Today I woke up, grabbed my coffee and plopped down in front of my laptop to perform my morning ritual of scanning interesting articles while the coffee does it's work of waking me up. Yet again I was confronted with a story about "Free healthcare", in which the author of the article derisively assumes that her readership is full of idiots.
I think one of the things that bothers me about this article, is that it does a crappy job of sensationalism. I really really miss the days when reporters were a little less biased. Ok Miss journalist, we now know that you are a supporter of the Right, which is fine you have that right, but I shouldn't be able to tell it by what you wrote. Do you just spout what your compatriots tell you to, or do you actually do your own research? What are these studies that you are citing that state that preventative health care costs more? There are a lot of smoke an mirrors in this article. She cites a study from the Journal Health Affairs, yet gives no more specifics than that. Going through the Advance Online Articles at their website I "think" I found the article she is talking about, but am unsure because she didn't give a DOI number or even the name of the article, no nod to the authors of the study.

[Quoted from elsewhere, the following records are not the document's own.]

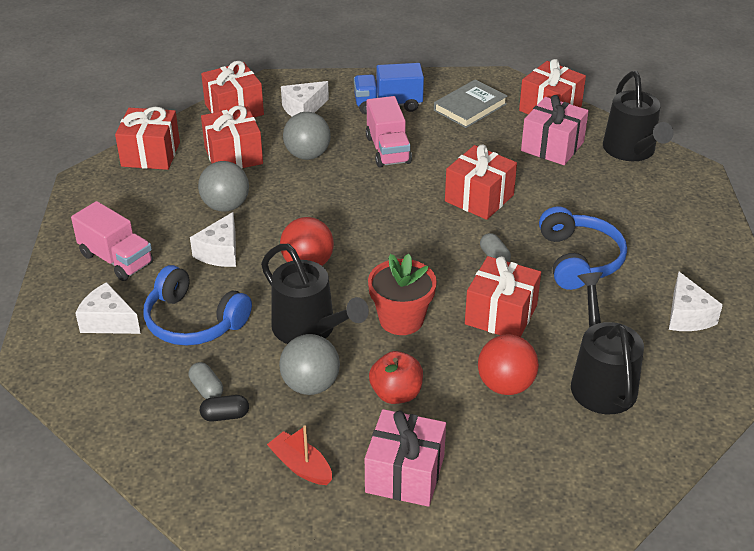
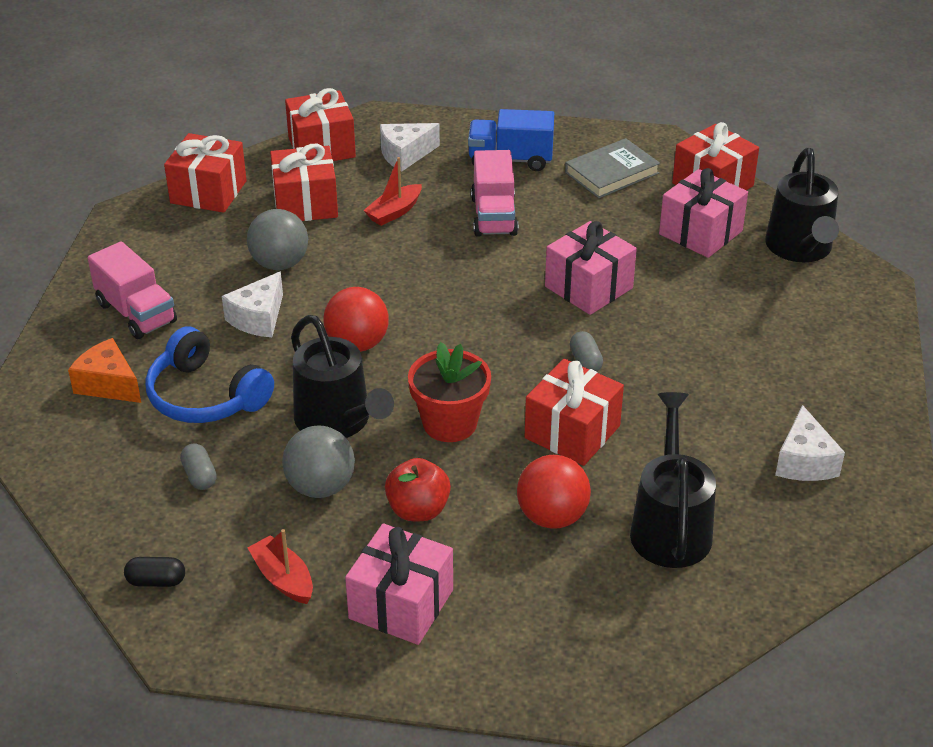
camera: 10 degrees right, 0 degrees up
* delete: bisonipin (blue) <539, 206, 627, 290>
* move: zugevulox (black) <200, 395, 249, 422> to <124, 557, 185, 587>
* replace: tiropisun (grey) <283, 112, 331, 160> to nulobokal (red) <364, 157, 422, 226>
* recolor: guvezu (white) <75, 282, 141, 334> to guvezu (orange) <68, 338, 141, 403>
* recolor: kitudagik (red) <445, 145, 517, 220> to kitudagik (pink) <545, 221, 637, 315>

Quite frankly I can't think of any area of writing that this piece succeeds in other than a waste of space. We the people are getting sick and tired of overly biased reporting, half-truths, crappy reporting, and even crappier writing in general.
I'm not trying to set myself up as a perfect writer, I know I'm not, and I do realize that this is an Op-ed piece. I'm just really disappointed in the route the writer went to get their point across. It was filled with snarky comments and logical fallacies, granted it's opinion, but if you want me to take you seriously, then write your Op-ed piece with as much research and seriousness as you do for any other article.
Ok, my rant is over for the moment, until another unwitting person ticks me off before I've drank my coffee.